### [Written task]
Using the committee charter extract below, answer:
(a) What makes up a quorum of the Committee?
(b) Whose invitation governs attendance by members of management?
(c) What criteria must a majority of the Board's directors meet?

### [Page extract]
>>>

Meetings and Procedures
     The Committee shall meet at least annually and more frequently as necessary or appropriate, including teleconferences when appropriate. The Chairman shall establish such rules as may from time to time be necessary or appropriate for the conduct of business of the Committee. Special meetings of the Committee may be called by any member of the Committee upon notice to all members as provided in the bylaws of FinTech Acquisition; provided, however, that such notice may be waived as provided in the bylaws of FinTech Acquisition. A majority of the Committee’s members constitute a quorum, and the Committee shall act only on the affirmative vote of a majority of the members present at a meeting at which a quorum is present. Attendance by members of the management will be at invitation of the Committee Chairman. Actions of the Committee may be taken in person at a meeting or in writing without a meeting. The Committee shall report its actions and any recommendations to the Board after each Committee meeting.
Committee Authority and Responsibilities; Director Qualifications

 


 

1.   The Committee shall actively seek qualified individuals for recommendation to the Board as potential directors. The Committee also shall develop and recommend to the Board the criteria for selecting new director nominees. The Committee shall assist the Board in meeting the following goals with respect to the composition of the Board and each committee of the Board:
(a) the Board will have a majority of directors who meet the criteria for independence required by the Relevant Trading Market; and
(b) the membership of each committee of the Board shall meet the requirements set forth in such committee’s charter.

<<<

### [Entries supplied]

>>>

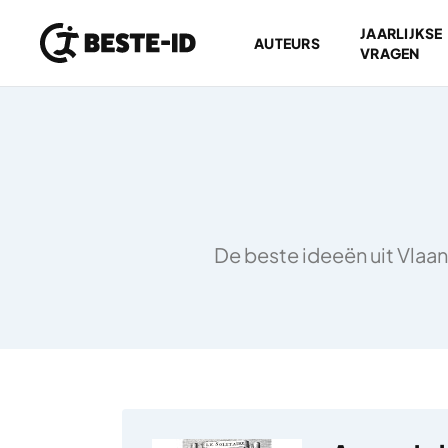
JAARLIJKSE
AUTEURS
VRAGEN
Ga naar inhoud
De beste ideeën uit Vlaan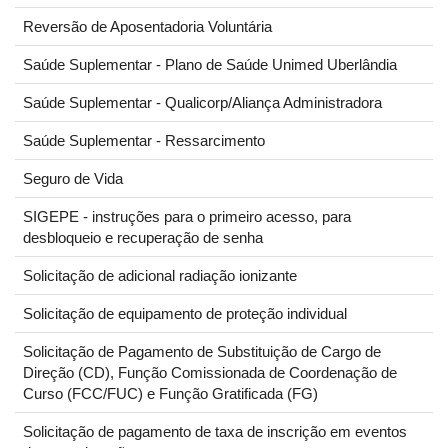
Reversão de Aposentadoria Voluntária
Saúde Suplementar - Plano de Saúde Unimed Uberlândia
Saúde Suplementar - Qualicorp/Aliança Administradora
Saúde Suplementar - Ressarcimento
Seguro de Vida
SIGEPE - instruções para o primeiro acesso, para
desbloqueio e recuperação de senha
Solicitação de adicional radiação ionizante
Solicitação de equipamento de proteção individual
Solicitação de Pagamento de Substituição de Cargo de
Direção (CD), Função Comissionada de Coordenação de
Curso (FCC/FUC) e Função Gratificada (FG)
Solicitação de pagamento de taxa de inscrição em eventos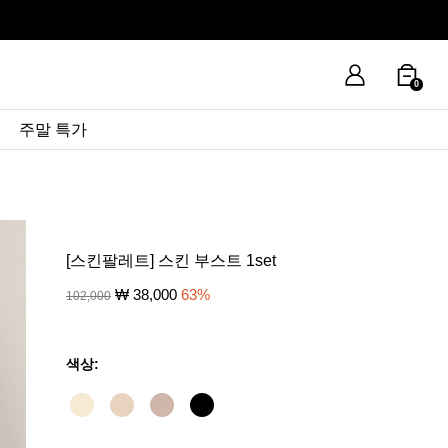
0
주말 특가
[스킨팔레트] 스킨 부스트 1set
₩
38,000
63
%
102,000
색상: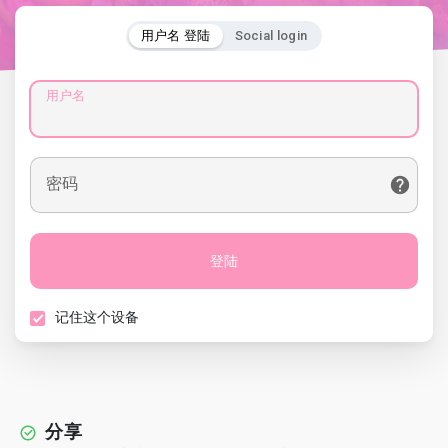
用户名 登陆
Social login
用户名
密码
登陆
记住这个设备
分享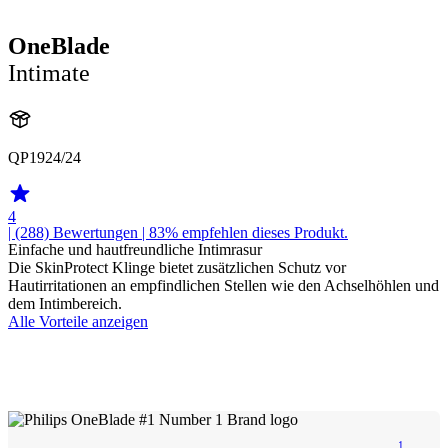
OneBlade
Intimate
QP1924/24
4
| (288)
Bewertungen
| 83% empfehlen dieses Produkt.
Einfache und hautfreundliche Intimrasur
Die SkinProtect Klinge bietet zusätzlichen Schutz vor
Hautirritationen an empfindlichen Stellen wie den Achselhöhlen und
dem Intimbereich.
Alle Vorteile anzeigen
1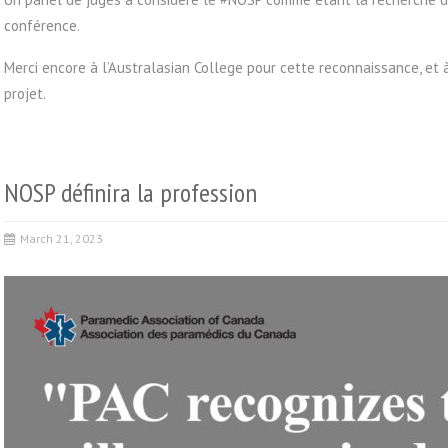
conférence.
Merci encore à l’Australasian College pour cette reconnaissance, et 
projet.
NOSP définira la profession
March 21, 2023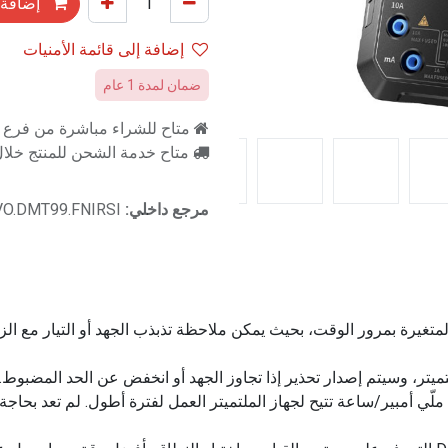
إضافة 
إضافة إلى قائمة الأمنيات
ضمان لمدة 1 عام
متاح للشراء مباشرة من فرع را
متاح خدمة الشحن للمنتج خلال 2-3 ايام ع
مرجع داخلي:
VO.DMT99.FNIRSI
ر، وسيتم إصدار تحذير إذا تجاوز الجهد أو انخفض عن الحد المضبوط.
بطارية مدمجة قابلة لإعادة الشحن بسعة 1500 ملّي أمبير/ساعة تتيح لجهاز الملتميتر العمل لفت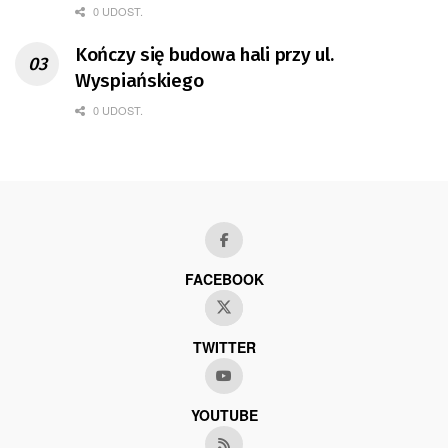
0 UDOST.
Kończy się budowa hali przy ul.
Wyspiańskiego
0 UDOST.
FACEBOOK
TWITTER
YOUTUBE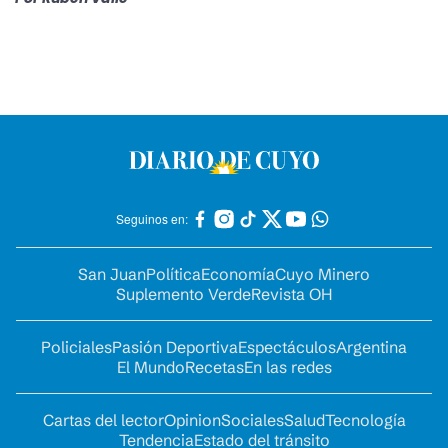
Seguinos en:
San Juan
Política
Economía
Cuyo Minero
Suplemento Verde
Revista OH
Policiales
Pasión Deportiva
Espectáculos
Argentina
El Mundo
Recetas
En las redes
Cartas del lector
Opinion
Sociales
Salud
Tecnología
Tendencia
Estado del tránsito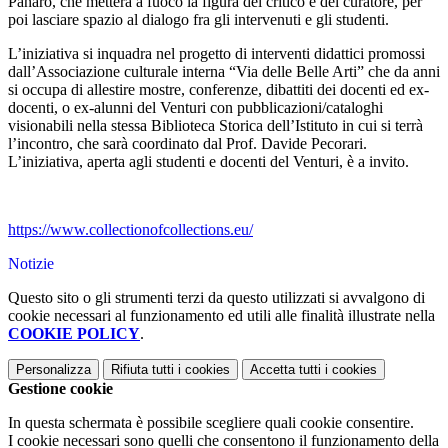
Panaro, che metterà a fuoco la figura del critico e del curatore, per
poi lasciare spazio al dialogo fra gli intervenuti e gli studenti.
L’iniziativa si inquadra nel progetto di interventi didattici promossi
dall’Associazione culturale interna “Via delle Belle Arti” che da anni
si occupa di allestire mostre, conferenze, dibattiti dei docenti ed ex-
docenti, o ex-alunni del Venturi con pubblicazioni/cataloghi
visionabili nella stessa Biblioteca Storica dell’Istituto in cui si terrà
l’incontro, che sarà coordinato dal Prof. Davide Pecorari.
L’iniziativa, aperta agli studenti e docenti del Venturi, è a invito.
https://www.collectionofcollections.eu/
Notizie
Questo sito o gli strumenti terzi da questo utilizzati si avvalgono di
cookie necessari al funzionamento ed utili alle finalità illustrate nella
COOKIE POLICY
.
Personalizza
Rifiuta tutti
i cookies
Accetta tutti
i cookies
Gestione cookie
In questa schermata è possibile scegliere quali cookie consentire.
I cookie necessari sono quelli che consentono il funzionamento della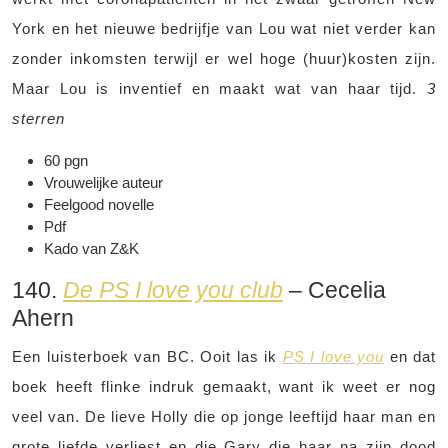
York en het nieuwe bedrijfje van Lou wat niet verder kan
zonder inkomsten terwijl er wel hoge (huur)kosten zijn.
Maar Lou is inventief en maakt wat van haar tijd.
3
sterren
60 pgn
Vrouwelijke auteur
Feelgood novelle
Pdf
Kado van Z&K
140.
De PS I love you club
– Cecelia
Ahern
Een luisterboek van BC. Ooit las ik
PS I love you
en dat
boek heeft flinke indruk gemaakt, want ik weet er nog
veel van. De lieve Holly die op jonge leeftijd haar man en
grote liefde verliest en die Gary die haar na zijn dood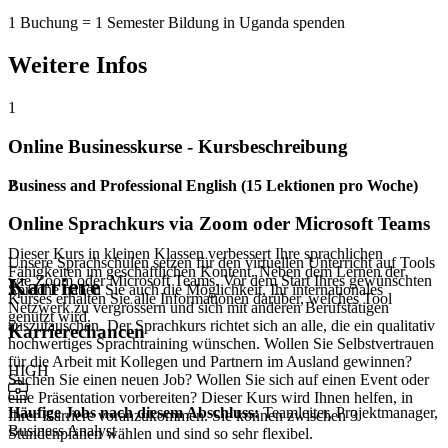
1 Buchung = 1 Semester Bildung in Uganda spenden
Weitere Infos
1
Online Businesskurse - Kursbeschreibung
Business and Professional English (15 Lektionen pro Woche)
2
Online Sprachkurs via Zoom oder Microsoft Teams
Dieser Kurs in kleinen Klassen verbessert Ihre sprachlichen
Unsere Sprachschulen setzen für den virtuellen Unterricht auf Tools
Fähigkeiten im geschäftlichen Kontent. Neben dem Lernen der
wie Zoom oder Microsoft Teams. Vor dem Start Ihres gewünschten
Karriere
Sprache haben Sie auch die Möglichkeit, Ihr internationales
Kurses erhalten Sie alle Informationen darüber, welches Tool
Netzwerk zu vergrössern und sich mit anderen Berufstätigen
genutzt wird.
auszutauschen. Der Sprachkurs richtet sich an alle, die ein qualitativ
Karrierechancen
hochwertiges Sprachtraining wünschen. Wollen Sie Selbstvertrauen
für die Arbeit mit Kollegen und Partnern im Ausland gewinnen?
HIGH
Suchen Sie einen neuen Job? Wollen Sie sich auf einen Event oder
eine Präsentation vorbereiten? Dieser Kurs wird Ihnen helfen, in
Häufige Jobs nach diesem Abschluss
:
Teamleiter, Projektmanager,
Ihrer Karriere voranzukommen. Sie können zwischen 3
Business Analyst
Stundenplänen wählen und sind so sehr flexibel.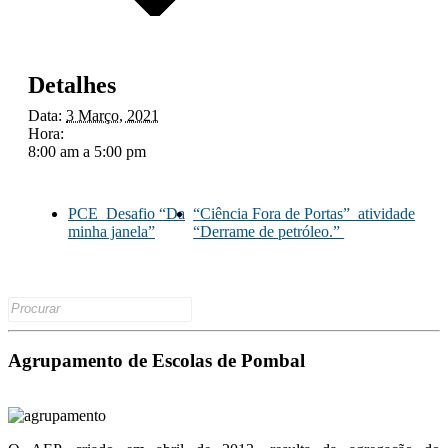
Detalhes
Data:
3 Março, 2021
Hora:
8:00 am a 5:00 pm
PCE_Desafio “Da
“Ciência Fora de Portas”_atividade
minha janela”
“Derrame de petróleo.”
Search
for:
Agrupamento de Escolas de Pombal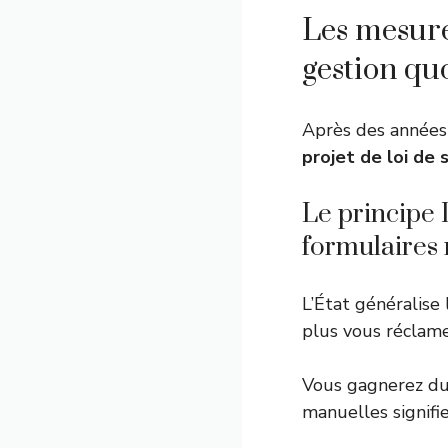
Les mesure
gestion qu
Après des années 
projet de loi de 
Le principe 
formulaires
L’État généralise
plus vous réclame
Vous gagnerez du 
manuelles signifi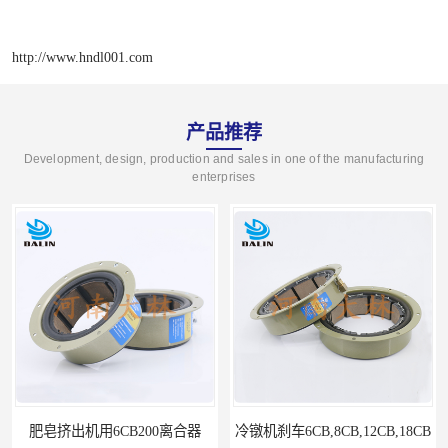
http://www.hndl001.com
产品推荐
Development, design, production and sales in one of the manufacturing
enterprises
肥皂挤出机用6CB200离合器
冷镦机刹车6CB,8CB,12CB,18CB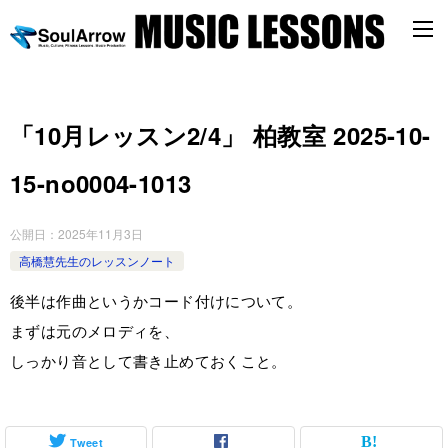
「10月レッスン2/4」 柏教室 2025-10-
15-no0004-1013
公開日：
2025年11月3日
高橋慧先生のレッスンノート
後半は作曲というかコード付けについて。
まずは元のメロディを、
しっかり音として書き止めておくこと。
Tweet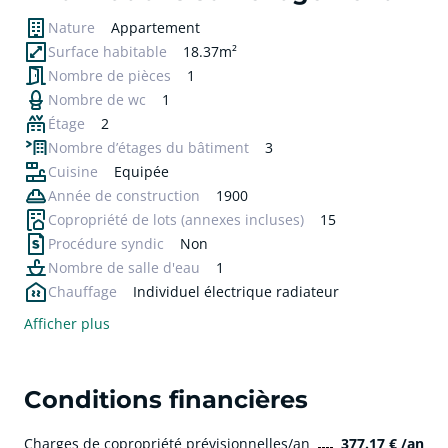
Nature
Appartement
Surface habitable
18.37m²
Nombre de pièces
1
Nombre de wc
1
Étage
2
Nombre d’étages du bâtiment
3
Cuisine
Equipée
Année de construction
1900
Copropriété de lots
(annexes incluses)
15
Procédure syndic
Non
Nombre de salle d'eau
1
Chauffage
Individuel électrique radiateur
Afficher plus
Conditions financières
Charges de copropriété prévisionnelles/an
377.17 € /an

<<<

### [Answer section]
(a) A majority of the Committee's members.
(b) The Committee Chairman's.
(c) The criteria for independence required by the Relevant Trading Market.